## PROBLEM REQUIREMENTS
Please output the entries below from the line that contains "Y784860D02*" through the final line, reproduced exactly and alone.

## EXERCISE INPUT
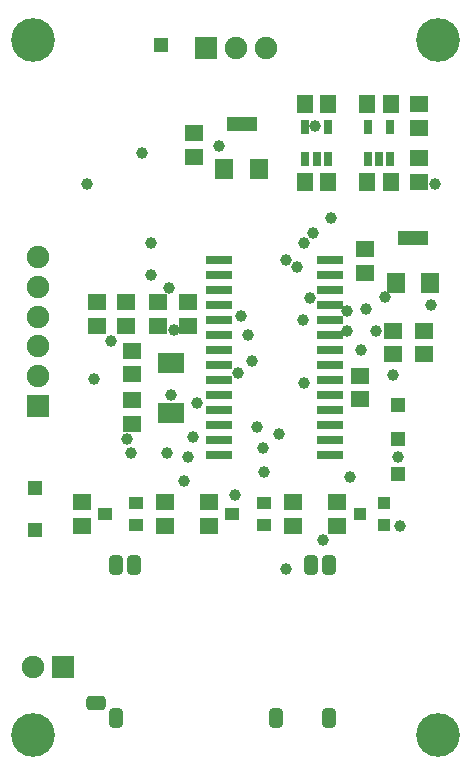
<source format=gts>
%FSLAX44Y44*%
%MOMM*%
G71*
G01*
G75*
G04 Layer_Color=8388736*
%ADD10R,1.3000X1.2000*%
%ADD11R,1.0000X1.0000*%
%ADD12R,1.0000X0.8000*%
%ADD13R,2.0000X1.6000*%
%ADD14R,1.0000X1.0000*%
G04:AMPARAMS|DCode=15|XSize=1.5mm|YSize=1mm|CornerRadius=0.25mm|HoleSize=0mm|Usage=FLASHONLY|Rotation=270.000|XOffset=0mm|YOffset=0mm|HoleType=Round|Shape=RoundedRectangle|*
%AMROUNDEDRECTD15*
21,1,1.5000,0.5000,0,0,270.0*
21,1,1.0000,1.0000,0,0,270.0*
1,1,0.5000,-0.2500,-0.5000*
1,1,0.5000,-0.2500,0.5000*
1,1,0.5000,0.2500,0.5000*
1,1,0.5000,0.2500,-0.5000*
%
%ADD15ROUNDEDRECTD15*%
G04:AMPARAMS|DCode=16|XSize=1.5mm|YSize=1mm|CornerRadius=0.25mm|HoleSize=0mm|Usage=FLASHONLY|Rotation=180.000|XOffset=0mm|YOffset=0mm|HoleType=Round|Shape=RoundedRectangle|*
%AMROUNDEDRECTD16*
21,1,1.5000,0.5000,0,0,180.0*
21,1,1.0000,1.0000,0,0,180.0*
1,1,0.5000,-0.5000,0.2500*
1,1,0.5000,0.5000,0.2500*
1,1,0.5000,0.5000,-0.2500*
1,1,0.5000,-0.5000,-0.2500*
%
%ADD16ROUNDEDRECTD16*%
%ADD17R,2.0000X0.6000*%
%ADD18R,0.9000X0.8000*%
%ADD19R,1.3000X1.5000*%
%ADD20R,2.4000X1.1000*%
%ADD21R,1.2000X1.3000*%
%ADD22R,0.6000X1.0000*%
%ADD23C,0.2540*%
%ADD24C,1.7000*%
%ADD25R,1.7000X1.7000*%
%ADD26R,1.7000X1.7000*%
%ADD27C,3.5000*%
%ADD28C,0.8000*%
%ADD29C,0.2500*%
%ADD30C,0.6000*%
%ADD31C,0.1524*%
%ADD32C,0.2000*%
%ADD33R,1.5032X1.4032*%
%ADD34R,1.2032X1.2032*%
%ADD35R,1.2032X1.0032*%
%ADD36R,2.2032X1.8032*%
%ADD37R,1.2032X1.2032*%
G04:AMPARAMS|DCode=38|XSize=1.7032mm|YSize=1.2032mm|CornerRadius=0.3516mm|HoleSize=0mm|Usage=FLASHONLY|Rotation=270.000|XOffset=0mm|YOffset=0mm|HoleType=Round|Shape=RoundedRectangle|*
%AMROUNDEDRECTD38*
21,1,1.7032,0.5000,0,0,270.0*
21,1,1.0000,1.2032,0,0,270.0*
1,1,0.7032,-0.2500,-0.5000*
1,1,0.7032,-0.2500,0.5000*
1,1,0.7032,0.2500,0.5000*
1,1,0.7032,0.2500,-0.5000*
%
%ADD38ROUNDEDRECTD38*%
G04:AMPARAMS|DCode=39|XSize=1.7032mm|YSize=1.2032mm|CornerRadius=0.3516mm|HoleSize=0mm|Usage=FLASHONLY|Rotation=180.000|XOffset=0mm|YOffset=0mm|HoleType=Round|Shape=RoundedRectangle|*
%AMROUNDEDRECTD39*
21,1,1.7032,0.5000,0,0,180.0*
21,1,1.0000,1.2032,0,0,180.0*
1,1,0.7032,-0.5000,0.2500*
1,1,0.7032,0.5000,0.2500*
1,1,0.7032,0.5000,-0.2500*
1,1,0.7032,-0.5000,-0.2500*
%
%ADD39ROUNDEDRECTD39*%
%ADD40R,2.2032X0.8032*%
%ADD41R,1.1032X1.0032*%
%ADD42R,1.5032X1.7032*%
%ADD43R,2.6032X1.3032*%
%ADD44R,1.4032X1.5032*%
%ADD45R,0.8032X1.2032*%
%ADD46C,1.9032*%
%ADD47R,1.9032X1.9032*%
%ADD48R,1.9032X1.9032*%
%ADD49C,3.7032*%
%ADD50C,1.0032*%
D33*
X1353000Y930000D02*
D03*
Y910000D02*
D03*
X1175000Y593000D02*
D03*
Y573000D02*
D03*
X1246000D02*
D03*
Y593000D02*
D03*
X1067000Y573000D02*
D03*
Y593000D02*
D03*
X1138000Y573000D02*
D03*
Y593000D02*
D03*
X1105000Y742000D02*
D03*
Y762000D02*
D03*
X1080000D02*
D03*
Y742000D02*
D03*
X1357000Y738000D02*
D03*
Y718000D02*
D03*
X1132000Y762000D02*
D03*
Y742000D02*
D03*
X1303000Y680000D02*
D03*
Y700000D02*
D03*
X1157000Y762000D02*
D03*
Y742000D02*
D03*
X1331000Y718000D02*
D03*
Y738000D02*
D03*
X1110000Y679000D02*
D03*
Y659000D02*
D03*
X1110000Y701000D02*
D03*
Y721000D02*
D03*
X1283000Y573000D02*
D03*
Y593000D02*
D03*
X1162000Y905000D02*
D03*
Y885000D02*
D03*
X1353000Y884000D02*
D03*
Y864000D02*
D03*
X1307000Y787000D02*
D03*
Y807000D02*
D03*
D34*
X1134000Y980000D02*
D03*
X1028000Y569000D02*
D03*
X1027650Y604690D02*
D03*
D35*
X1221500Y573500D02*
D03*
Y592500D02*
D03*
X1194500Y583000D02*
D03*
X1113500Y573500D02*
D03*
Y592500D02*
D03*
X1086500Y583000D02*
D03*
D36*
X1143000Y668500D02*
D03*
Y710750D02*
D03*
D37*
X1335000Y617000D02*
D03*
Y646000D02*
D03*
Y675000D02*
D03*
D38*
X1096500Y540000D02*
D03*
X1276500Y410000D02*
D03*
X1231500D02*
D03*
X1096500D02*
D03*
X1111500Y540000D02*
D03*
X1261500D02*
D03*
X1276500D02*
D03*
D39*
X1079000Y422500D02*
D03*
D40*
X1277000Y632450D02*
D03*
Y645150D02*
D03*
Y657850D02*
D03*
Y670550D02*
D03*
Y683250D02*
D03*
Y695950D02*
D03*
Y708650D02*
D03*
Y721350D02*
D03*
Y734050D02*
D03*
Y746750D02*
D03*
Y759450D02*
D03*
Y772150D02*
D03*
Y784850D02*
D03*
Y797550D02*
D03*
X1183000Y632450D02*
D03*
Y645150D02*
D03*
Y657850D02*
D03*
Y670550D02*
D03*
Y683250D02*
D03*
Y695950D02*
D03*
Y708650D02*
D03*
Y721350D02*
D03*
Y734050D02*
D03*
Y746750D02*
D03*
Y759450D02*
D03*
Y772150D02*
D03*
Y784850D02*
D03*
Y797550D02*
D03*
D41*
X1323000Y573500D02*
D03*
Y592500D02*
D03*
X1303000Y583000D02*
D03*
D42*
X1188000Y875000D02*
D03*
X1217000D02*
D03*
X1333000Y778000D02*
D03*
X1362000D02*
D03*
D43*
X1202500Y913250D02*
D03*
X1347500Y816250D02*
D03*
D44*
X1276000Y930000D02*
D03*
X1256000D02*
D03*
X1329000D02*
D03*
X1309000D02*
D03*
X1276000Y864000D02*
D03*
X1256000D02*
D03*
X1309000D02*
D03*
X1329000D02*
D03*
D45*
X1256500Y883250D02*
D03*
X1266000D02*
D03*
X1275500D02*
D03*
Y910750D02*
D03*
X1256500D02*
D03*
X1309500Y883250D02*
D03*
X1319000D02*
D03*
X1328500D02*
D03*
Y910750D02*
D03*
X1309500D02*
D03*
D46*
X1223050Y977250D02*
D03*
X1197650D02*
D03*
X1025600Y453000D02*
D03*
X1030000Y749850D02*
D03*
Y800650D02*
D03*
Y775250D02*
D03*
Y699400D02*
D03*
Y724800D02*
D03*
D47*
X1172250Y977250D02*
D03*
X1051000Y453000D02*
D03*
D48*
X1030000Y674000D02*
D03*
D49*
X1026000Y984000D02*
D03*
X1369000D02*
D03*
Y396000D02*
D03*
X1026000D02*
D03*
D50*
X1271524Y560578D02*
D03*
X1264412Y911352D02*
D03*
X1141222Y774446D02*
D03*
X1307592Y756158D02*
D03*
X1240028Y535940D02*
D03*
X1336548Y572516D02*
D03*
X1145540Y738886D02*
D03*
X1278382Y833120D02*
D03*
X1071880Y862076D02*
D03*
X1118128Y888492D02*
D03*
X1153414Y610362D02*
D03*
X1105154Y645922D02*
D03*
X1091946Y729488D02*
D03*
X1164844Y676910D02*
D03*
X1161288Y647954D02*
D03*
X1335000Y631444D02*
D03*
X1294384Y614172D02*
D03*
X1156970Y631190D02*
D03*
X1239774Y797814D02*
D03*
X1260348Y765302D02*
D03*
X1202182Y750080D02*
D03*
X1316736Y738124D02*
D03*
X1197356Y598742D02*
D03*
X1362964Y759460D02*
D03*
X1291844Y737616D02*
D03*
Y754888D02*
D03*
X1255776Y693674D02*
D03*
X1323594Y766572D02*
D03*
X1366266Y861822D02*
D03*
X1139698Y634746D02*
D03*
X1108964D02*
D03*
X1077468Y697484D02*
D03*
X1183132Y894080D02*
D03*
X1142492Y683260D02*
D03*
X1221486Y617982D02*
D03*
X1303528Y721360D02*
D03*
X1220470Y638302D02*
D03*
X1208278Y734000D02*
D03*
X1199642Y701802D02*
D03*
X1254242Y746750D02*
D03*
X1211072Y711962D02*
D03*
X1215390Y656128D02*
D03*
X1255268Y812546D02*
D03*
X1125474D02*
D03*
Y784860D02*
D03*
X1249172Y792226D02*
D03*
X1263190Y820611D02*
D03*
X1331000Y700532D02*
D03*
X1234440Y650795D02*
D03*
M02*

</source>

## ANSWER BELOW
Y784860D02*
D03*
X1249172Y792226D02*
D03*
X1263190Y820611D02*
D03*
X1331000Y700532D02*
D03*
X1234440Y650795D02*
D03*
M02*

</source>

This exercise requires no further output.